Os R$ 27,7 milhões pagos pela Caixa Econômica Federal estavam bloqueados por ordem da Justiça de Joaçaba desde 5 de setembro a pedido do marceneiro Flávio Júnior Biass. Ele acusa a Igreja de ter se apropriado indevidamente do bilhete premiado e do prêmio.
Ontem, o Tribunal de Justiça do Estado acolheu, parcialmente, agravo de instrumento interposto pelo empresário. A Justiça determinou o desbloqueio de parte do dinheiro, mas a decisão final cabe ao juiz da comarca de Joaçaba, onde foi feita a aposta. Ainda cabe recurso.
O relator do processo no TJ-SC é o desembargador Antônio Monteiro Rocha, que não quis dar entrevistas. De acordo com o advogado de Igreja, Gunter Otto Grander, o empresário conseguiu a porcentagem porque, na ação, era o único réu citado. As demais partes do prêmio, segundo Grander, serão divididas entre a mulher, a mãe, dois irmãos e um sobrinho do empresário.

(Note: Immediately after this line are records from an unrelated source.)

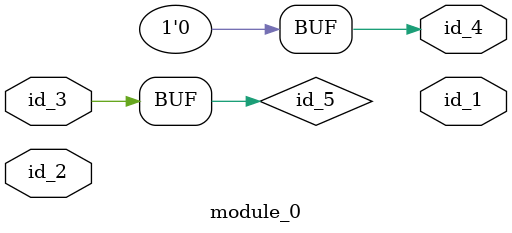
<source format=v>
module module_0 (
    id_1,
    id_2,
    id_3,
    id_4
);
  output id_4;
  input id_3;
  input id_2;
  output id_1;
  assign id_4 = 1 ? 1'b0 : 1;
  reg id_4, id_5;
  assign id_5 = id_5;
  initial begin
    id_4 = id_4;
    id_5 <= id_3;
    id_4 = id_2;
  end
endmodule

</source>
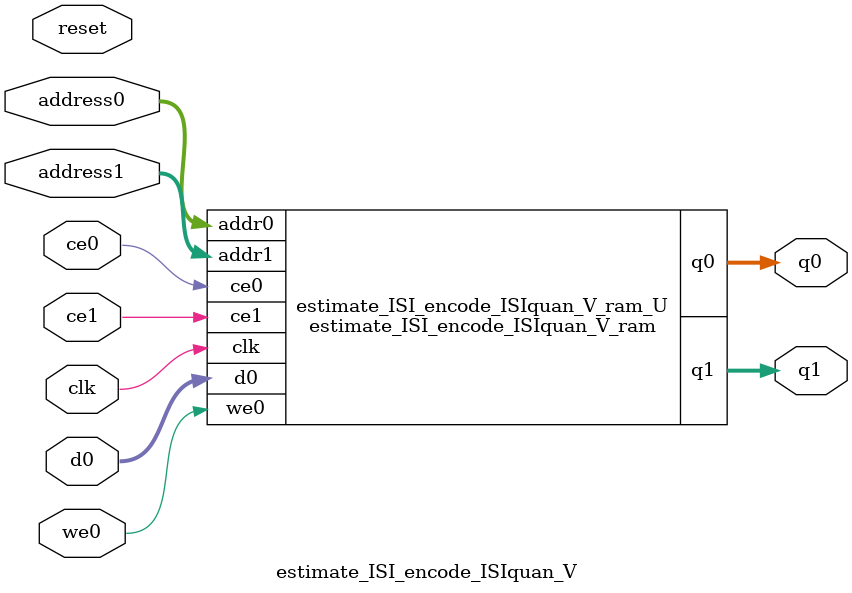
<source format=v>
`timescale 1 ns / 1 ps
module estimate_ISI_encode_ISIquan_V_ram (addr0, ce0, d0, we0, q0, addr1, ce1, q1,  clk);

parameter DWIDTH = 4;
parameter AWIDTH = 7;
parameter MEM_SIZE = 96;

input[AWIDTH-1:0] addr0;
input ce0;
input[DWIDTH-1:0] d0;
input we0;
output reg[DWIDTH-1:0] q0;
input[AWIDTH-1:0] addr1;
input ce1;
output reg[DWIDTH-1:0] q1;
input clk;

(* ram_style = "distributed" *)reg [DWIDTH-1:0] ram[0:MEM_SIZE-1];




always @(posedge clk)  
begin 
    if (ce0) 
    begin
        if (we0) 
        begin 
            ram[addr0] <= d0; 
        end 
        q0 <= ram[addr0];
    end
end


always @(posedge clk)  
begin 
    if (ce1) 
    begin
        q1 <= ram[addr1];
    end
end


endmodule

`timescale 1 ns / 1 ps
module estimate_ISI_encode_ISIquan_V(
    reset,
    clk,
    address0,
    ce0,
    we0,
    d0,
    q0,
    address1,
    ce1,
    q1);

parameter DataWidth = 32'd4;
parameter AddressRange = 32'd96;
parameter AddressWidth = 32'd7;
input reset;
input clk;
input[AddressWidth - 1:0] address0;
input ce0;
input we0;
input[DataWidth - 1:0] d0;
output[DataWidth - 1:0] q0;
input[AddressWidth - 1:0] address1;
input ce1;
output[DataWidth - 1:0] q1;



estimate_ISI_encode_ISIquan_V_ram estimate_ISI_encode_ISIquan_V_ram_U(
    .clk( clk ),
    .addr0( address0 ),
    .ce0( ce0 ),
    .we0( we0 ),
    .d0( d0 ),
    .q0( q0 ),
    .addr1( address1 ),
    .ce1( ce1 ),
    .q1( q1 ));

endmodule


</source>
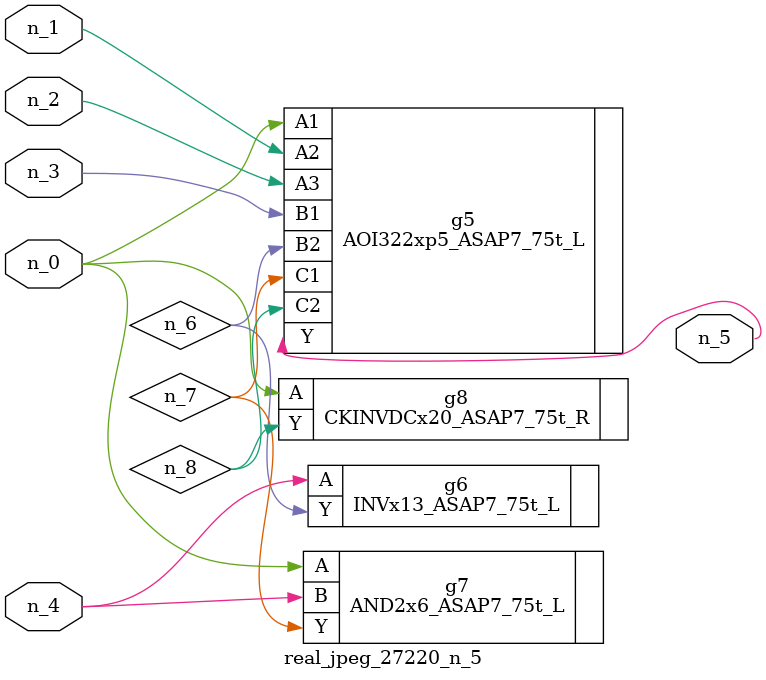
<source format=v>
module real_jpeg_27220_n_5 (n_4, n_0, n_1, n_2, n_3, n_5);

input n_4;
input n_0;
input n_1;
input n_2;
input n_3;

output n_5;

wire n_8;
wire n_6;
wire n_7;

AOI322xp5_ASAP7_75t_L g5 ( 
.A1(n_0),
.A2(n_1),
.A3(n_2),
.B1(n_3),
.B2(n_6),
.C1(n_7),
.C2(n_8),
.Y(n_5)
);

AND2x6_ASAP7_75t_L g7 ( 
.A(n_0),
.B(n_4),
.Y(n_7)
);

CKINVDCx20_ASAP7_75t_R g8 ( 
.A(n_0),
.Y(n_8)
);

INVx13_ASAP7_75t_L g6 ( 
.A(n_4),
.Y(n_6)
);


endmodule
</source>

A ata da decisão não foi publicada porque, segundo a assessoria de imprensa do TJ, o processo está sob sigilo.
''Como são seis pessoas que receberão o prêmio, o tribunal resolveu liberar a parte do Altamir, que era citado na liminar'', disse Grander. O empresário disse ontem, por meio de seu advogado, estar tranquilo de que o restante do dinheiro será em breve liberado. A reportagem não conseguiu localizar os advogados de Biass ontem. Em sua versão à Justiça, ele teria entregue a Igreja os números premiados e R$ 1,50.